CINDY'S HAM AND BEANS 
1 large package of white northern or navy beans
1 picnic ham
1 cup thickening made from flour or cornstarch
1 onion
2 large carrots
1 tsp. ground black pepper
1/4 tsp. Lawry's seasoning

This recipe ensures that ham taste without the loss of the ham flavoring to the meat itself! This is my own recipe which was developed through years of trial and error. Picnic ham is the most flavorful.

First, cook and prepare picnic ham the night before. Place in roaster adding at least a quart of water or enough for water to cover up to 2/3 of the ham's sides. Make sure water doesn't evaporate; check periodically. Cook until very tender.

Cool and refrigerate until the next day.
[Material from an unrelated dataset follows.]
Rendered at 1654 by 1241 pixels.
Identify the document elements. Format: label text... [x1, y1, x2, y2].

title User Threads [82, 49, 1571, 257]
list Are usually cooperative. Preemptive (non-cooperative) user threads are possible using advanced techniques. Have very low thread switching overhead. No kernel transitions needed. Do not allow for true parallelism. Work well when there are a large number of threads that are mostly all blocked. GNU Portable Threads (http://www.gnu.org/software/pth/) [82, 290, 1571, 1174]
On the following day, debone and cut the ham into chunks and set aside. In a saucepan, bring ham broth to a boil, add thickening and set aside.
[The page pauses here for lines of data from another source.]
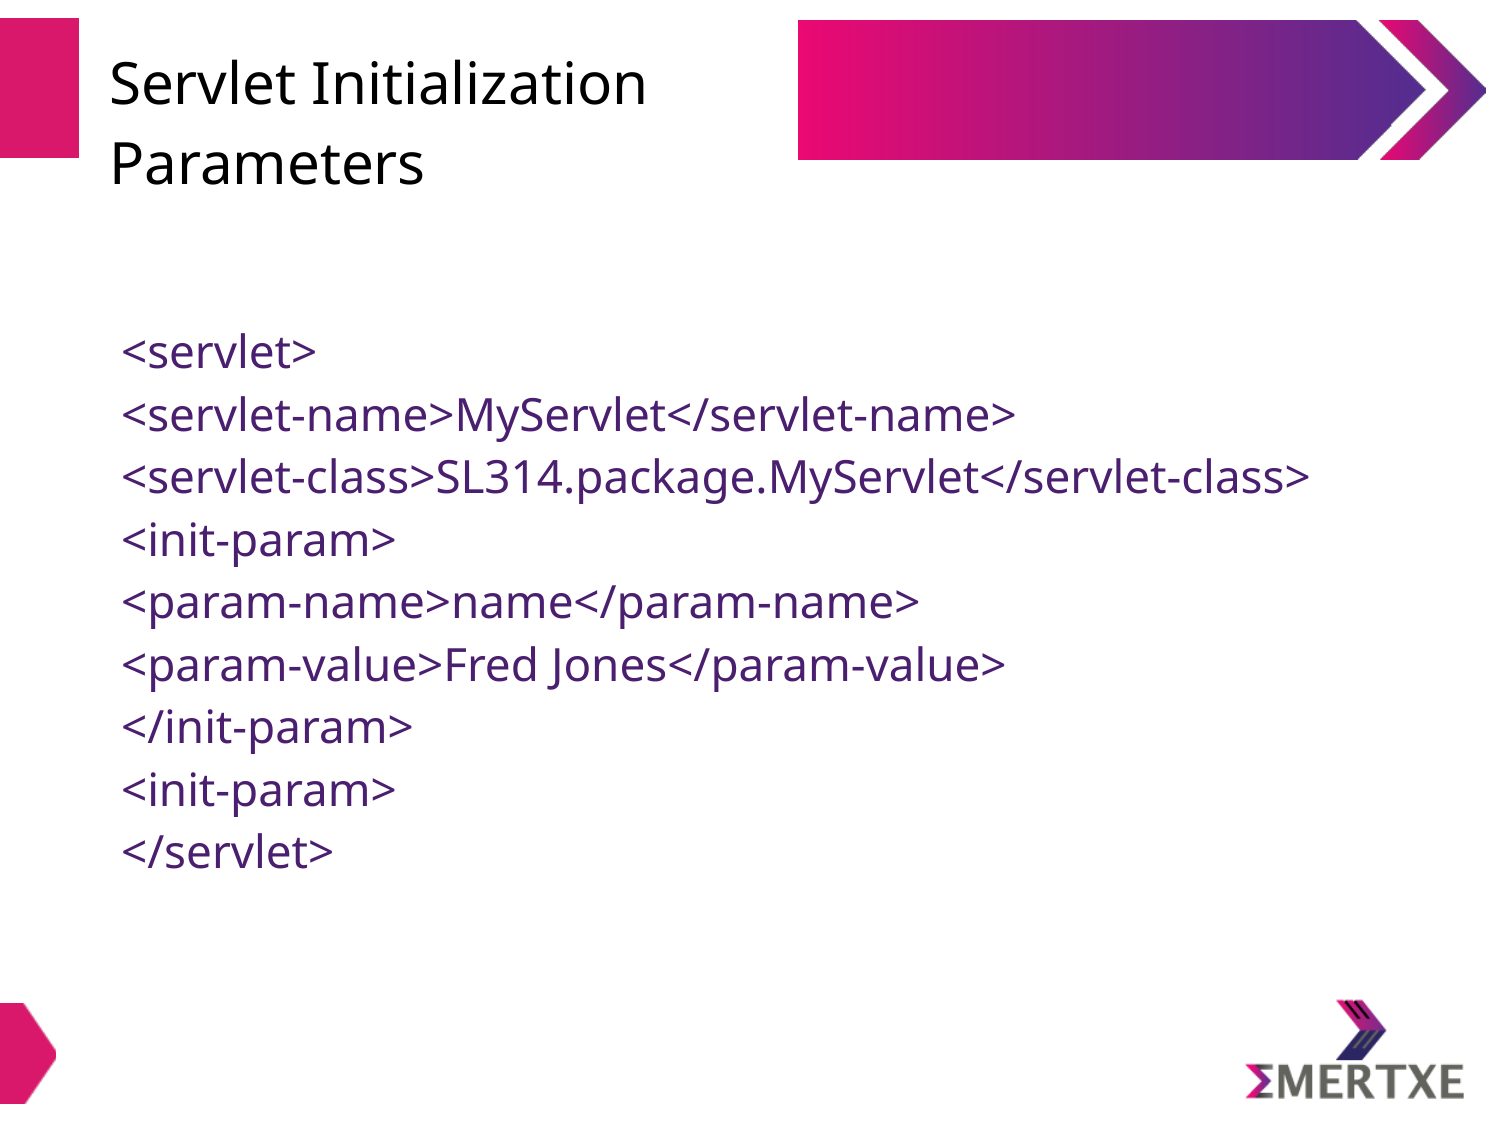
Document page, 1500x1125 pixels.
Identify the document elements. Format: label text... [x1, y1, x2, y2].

picture [798, 20, 1486, 160]
text_box <servlet> <servlet-name>MyServlet</servlet-name> <servlet-class>SL314.package.MyServlet</servlet-class> <init-param> <param-name>name</param-name> <param-value>Fred Jones</param-value> </init-param> <init-param> </servlet> [106, 312, 1382, 863]
picture [1245, 996, 1465, 1099]
text_box Servlet Initialization Parameters [94, 35, 709, 255]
Prepare beans by soaking them in salted water for 1/2 an hour; drain and rinse.

Place beans in a large pan, adding enough water to cover beans. Cook over high heat. When beans begin to boil, reduce heat to med-low setting. Check beans as they cook and add small amounts of water as needed. You can make beans soupy or thick, as desired. Add seasonings, to taste, and carrots and onions.

When beans are 3/4 way done or 20 minutes before serving, stir in thickened broth and ham.

*Note: If 1 cup thickening is not enough to make a thick broth add more. Cook at least 20 minutes after adding thickening.